DATA FOR THIS EXERCISE:
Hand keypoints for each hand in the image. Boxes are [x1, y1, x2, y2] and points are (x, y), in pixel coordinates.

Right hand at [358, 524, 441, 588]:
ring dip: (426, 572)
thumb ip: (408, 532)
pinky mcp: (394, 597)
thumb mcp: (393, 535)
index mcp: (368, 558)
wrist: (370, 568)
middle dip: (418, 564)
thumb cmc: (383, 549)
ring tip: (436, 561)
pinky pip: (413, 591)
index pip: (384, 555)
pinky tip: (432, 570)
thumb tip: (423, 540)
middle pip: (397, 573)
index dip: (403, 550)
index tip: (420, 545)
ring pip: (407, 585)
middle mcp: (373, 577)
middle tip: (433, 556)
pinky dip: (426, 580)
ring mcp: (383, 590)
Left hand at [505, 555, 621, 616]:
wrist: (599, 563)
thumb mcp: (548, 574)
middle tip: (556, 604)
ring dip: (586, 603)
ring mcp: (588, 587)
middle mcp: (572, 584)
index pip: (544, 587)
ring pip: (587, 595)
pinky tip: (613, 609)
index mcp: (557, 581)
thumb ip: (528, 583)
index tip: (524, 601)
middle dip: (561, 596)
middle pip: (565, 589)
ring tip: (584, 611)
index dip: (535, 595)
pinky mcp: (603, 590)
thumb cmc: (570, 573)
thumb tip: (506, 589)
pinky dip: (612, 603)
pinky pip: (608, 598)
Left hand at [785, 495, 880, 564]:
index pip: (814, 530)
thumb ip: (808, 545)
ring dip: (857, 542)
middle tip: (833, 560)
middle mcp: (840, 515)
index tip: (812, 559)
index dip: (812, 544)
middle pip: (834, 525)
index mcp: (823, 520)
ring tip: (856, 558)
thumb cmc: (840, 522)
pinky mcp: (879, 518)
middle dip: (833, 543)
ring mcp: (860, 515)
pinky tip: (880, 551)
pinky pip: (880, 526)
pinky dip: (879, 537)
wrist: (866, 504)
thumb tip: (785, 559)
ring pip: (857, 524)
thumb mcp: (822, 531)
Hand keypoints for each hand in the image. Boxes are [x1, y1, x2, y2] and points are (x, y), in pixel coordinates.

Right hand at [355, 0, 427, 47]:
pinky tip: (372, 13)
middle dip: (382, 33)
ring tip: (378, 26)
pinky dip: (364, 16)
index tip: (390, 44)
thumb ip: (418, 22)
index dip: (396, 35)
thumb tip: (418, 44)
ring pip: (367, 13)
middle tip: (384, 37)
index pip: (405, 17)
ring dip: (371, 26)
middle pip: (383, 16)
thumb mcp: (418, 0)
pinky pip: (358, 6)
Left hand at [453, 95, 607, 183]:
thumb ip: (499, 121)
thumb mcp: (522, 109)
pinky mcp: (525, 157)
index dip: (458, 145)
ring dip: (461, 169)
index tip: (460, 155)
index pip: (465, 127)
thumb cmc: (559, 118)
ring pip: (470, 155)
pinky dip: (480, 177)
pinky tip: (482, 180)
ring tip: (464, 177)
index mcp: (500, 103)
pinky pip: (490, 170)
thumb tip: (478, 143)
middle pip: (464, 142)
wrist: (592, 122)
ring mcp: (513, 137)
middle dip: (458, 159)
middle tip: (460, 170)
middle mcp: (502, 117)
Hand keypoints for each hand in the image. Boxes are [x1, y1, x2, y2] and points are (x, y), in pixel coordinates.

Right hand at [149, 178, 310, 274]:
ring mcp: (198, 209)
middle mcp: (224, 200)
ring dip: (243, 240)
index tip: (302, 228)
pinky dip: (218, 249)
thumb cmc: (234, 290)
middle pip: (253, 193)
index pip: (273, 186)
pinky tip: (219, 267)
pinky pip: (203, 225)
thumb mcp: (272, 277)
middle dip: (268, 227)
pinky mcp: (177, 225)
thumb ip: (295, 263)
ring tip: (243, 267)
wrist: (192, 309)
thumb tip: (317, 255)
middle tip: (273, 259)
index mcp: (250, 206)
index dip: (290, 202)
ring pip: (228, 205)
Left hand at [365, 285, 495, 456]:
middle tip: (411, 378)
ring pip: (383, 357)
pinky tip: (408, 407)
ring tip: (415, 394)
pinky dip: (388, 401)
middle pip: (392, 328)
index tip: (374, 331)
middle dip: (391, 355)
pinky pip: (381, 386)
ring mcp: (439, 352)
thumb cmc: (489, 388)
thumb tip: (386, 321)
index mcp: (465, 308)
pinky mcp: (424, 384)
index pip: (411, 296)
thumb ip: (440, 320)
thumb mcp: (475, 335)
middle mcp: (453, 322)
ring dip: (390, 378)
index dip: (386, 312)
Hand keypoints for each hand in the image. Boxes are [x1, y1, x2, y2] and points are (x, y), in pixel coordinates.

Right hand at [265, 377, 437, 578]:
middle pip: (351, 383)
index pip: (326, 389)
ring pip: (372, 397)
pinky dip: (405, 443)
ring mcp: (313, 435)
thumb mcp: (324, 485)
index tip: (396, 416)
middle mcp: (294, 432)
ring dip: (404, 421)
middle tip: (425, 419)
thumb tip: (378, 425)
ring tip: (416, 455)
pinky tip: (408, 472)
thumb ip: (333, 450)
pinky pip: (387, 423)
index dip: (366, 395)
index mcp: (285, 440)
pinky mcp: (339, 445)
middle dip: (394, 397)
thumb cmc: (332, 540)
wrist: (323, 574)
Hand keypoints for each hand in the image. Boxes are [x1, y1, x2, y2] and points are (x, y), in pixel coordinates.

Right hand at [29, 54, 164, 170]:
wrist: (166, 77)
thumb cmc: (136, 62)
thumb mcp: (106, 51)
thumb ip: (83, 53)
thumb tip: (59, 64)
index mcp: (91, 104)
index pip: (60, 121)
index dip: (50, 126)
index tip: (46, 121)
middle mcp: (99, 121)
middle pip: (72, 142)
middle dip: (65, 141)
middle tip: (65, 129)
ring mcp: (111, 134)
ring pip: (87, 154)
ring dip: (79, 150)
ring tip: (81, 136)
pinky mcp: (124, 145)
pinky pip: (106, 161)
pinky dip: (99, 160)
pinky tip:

ASSIGNMENT:
Write out every record verbatim.

TASK ANSWER:
Hand keypoints for each hand in the image. Boxes are [x1, y1, x2, y2] and points are (x, y), in pixel coordinates.

Right hand at [358, 524, 441, 588]:
ring dip: (426, 572)
thumb ip: (408, 532)
pinky mcp: (394, 597)
thumb mcp: (393, 535)
index mcp: (368, 558)
wrist: (370, 568)
middle dip: (418, 564)
thumb cmc: (383, 549)
ring tip: (436, 561)
pinky pip: (413, 591)
index pip: (384, 555)
pinky tip: (432, 570)
thumb tip: (423, 540)
middle pip: (397, 573)
index dip: (403, 550)
index tip: (420, 545)
ring pip: (407, 585)
middle mcp: (373, 577)
middle tip: (433, 556)
pinky dip: (426, 580)
ring mcp: (383, 590)
Left hand at [505, 555, 621, 616]:
wrist: (599, 563)
thumb mcp: (548, 574)
middle tip: (556, 604)
ring dip: (586, 603)
ring mcp: (588, 587)
middle mcp: (572, 584)
index pip: (544, 587)
ring pip: (587, 595)
pinky tip: (613, 609)
index mcp: (557, 581)
thumb ip: (528, 583)
index tip: (524, 601)
middle dip: (561, 596)
middle pip: (565, 589)
ring tip: (584, 611)
index dip: (535, 595)
pinky mcp: (603, 590)
thumb cmc: (570, 573)
thumb tip: (506, 589)
pinky dip: (612, 603)
pinky pip: (608, 598)
Left hand at [785, 495, 880, 564]:
index pip: (814, 530)
thumb ip: (808, 545)
ring dip: (857, 542)
middle tip: (833, 560)
middle mcp: (840, 515)
index tip: (812, 559)
index dip: (812, 544)
middle pip: (834, 525)
index mcp: (823, 520)
ring tip: (856, 558)
thumb cmc: (840, 522)
pinky mcp: (879, 518)
middle dip: (833, 543)
ring mcp: (860, 515)
pinky tip: (880, 551)
pinky pip: (880, 526)
pinky dip: (879, 537)
wrist: (866, 504)
thumb tip: (785, 559)
ring pip: (857, 524)
thumb mcp: (822, 531)
Hand keypoints for each hand in the image. Boxes are [x1, y1, x2, y2] and points are (x, y), in pixel coordinates.

Right hand at [355, 0, 427, 47]:
pinky tip: (372, 13)
middle dip: (382, 33)
ring tip: (378, 26)
pinky dip: (364, 16)
index tip: (390, 44)
thumb ip: (418, 22)
index dip: (396, 35)
thumb tip: (418, 44)
ring pip: (367, 13)
middle tip: (384, 37)
index pip: (405, 17)
ring dip: (371, 26)
middle pip: (383, 16)
thumb mcp: (418, 0)
pinky pip: (358, 6)
Left hand at [453, 95, 607, 183]:
thumb ip: (499, 121)
thumb mcp: (522, 109)
pinky mcp: (525, 157)
index dip: (458, 145)
ring dip: (461, 169)
index tip: (460, 155)
index pip: (465, 127)
thumb cmc: (559, 118)
ring pip: (470, 155)
pinky dip: (480, 177)
pinky tip: (482, 180)
ring tip: (464, 177)
index mcp: (500, 103)
pinky pip: (490, 170)
thumb tip: (478, 143)
middle pip: (464, 142)
wrist: (592, 122)
ring mcp: (513, 137)
middle dip: (458, 159)
middle tip: (460, 170)
middle mcp: (502, 117)
Hand keypoints for each hand in the image. Boxes are [x1, y1, x2, y2] and points are (x, y), in pixel coordinates.

Right hand at [149, 178, 310, 274]:
ring mcp: (198, 209)
middle mcp: (224, 200)
ring dip: (243, 240)
index tip: (302, 228)
pinky dip: (218, 249)
thumb cmc: (234, 290)
middle pip: (253, 193)
index pip: (273, 186)
pinky tip: (219, 267)
pinky pip: (203, 225)
thumb mcp: (272, 277)
middle dip: (268, 227)
pinky mcp: (177, 225)
thumb ip: (295, 263)
ring tip: (243, 267)
wrist: (192, 309)
thumb tip: (317, 255)
middle tip: (273, 259)
index mcp: (250, 206)
index dip: (290, 202)
ring pip: (228, 205)
Left hand at [365, 285, 495, 456]:
middle tip: (411, 378)
ring pip: (383, 357)
pinky tip: (408, 407)
ring tip: (415, 394)
pinky dip: (388, 401)
middle pip: (392, 328)
index tip: (374, 331)
middle dip: (391, 355)
pinky pip: (381, 386)
ring mcp: (439, 352)
thumb cmc: (489, 388)
thumb tip: (386, 321)
index mcp: (465, 308)
pinky mcp: (424, 384)
index pip: (411, 296)
thumb ip: (440, 320)
thumb mcp: (475, 335)
middle mcp: (453, 322)
ring dip: (390, 378)
index dip: (386, 312)
Hand keypoints for each hand in the image. Boxes are [x1, y1, x2, y2] and points are (x, y), in pixel coordinates.

Right hand at [265, 377, 437, 578]:
middle pip: (351, 383)
index pip: (326, 389)
ring pip: (372, 397)
pinky dip: (405, 443)
ring mcp: (313, 435)
thumb mcp: (324, 485)
index tip: (396, 416)
middle mcp: (294, 432)
ring dip: (404, 421)
middle tip: (425, 419)
thumb tip: (378, 425)
ring tip: (416, 455)
pinky tip: (408, 472)
thumb ip: (333, 450)
pinky pip: (387, 423)
index dip: (366, 395)
index mcp: (285, 440)
pinky mcp: (339, 445)
middle dip: (394, 397)
thumb cmc: (332, 540)
wrist: (323, 574)
Hand keypoints for each hand in the image. Boxes are [x1, y1, x2, y2] and points are (x, y), in pixel coordinates.

Right hand at [29, 54, 164, 170]:
wrist: (166, 77)
thumb cmc: (136, 62)
thumb mcp: (106, 51)
thumb ip: (83, 53)
thumb tip: (59, 64)
index mcp: (91, 104)
index pip: (60, 121)
index dip: (50, 126)
index tip: (46, 121)
middle mcp: (99, 121)
middle pip: (72, 142)
middle dip: (65, 141)
middle tip: (65, 129)
ring mcp: (111, 134)
ring pip: (87, 154)
ring dip: (79, 150)
ring tip: (81, 136)
pinky mcp: (124, 145)
pinky pip: (106, 161)
pinky dip: (99, 160)
pinky tip:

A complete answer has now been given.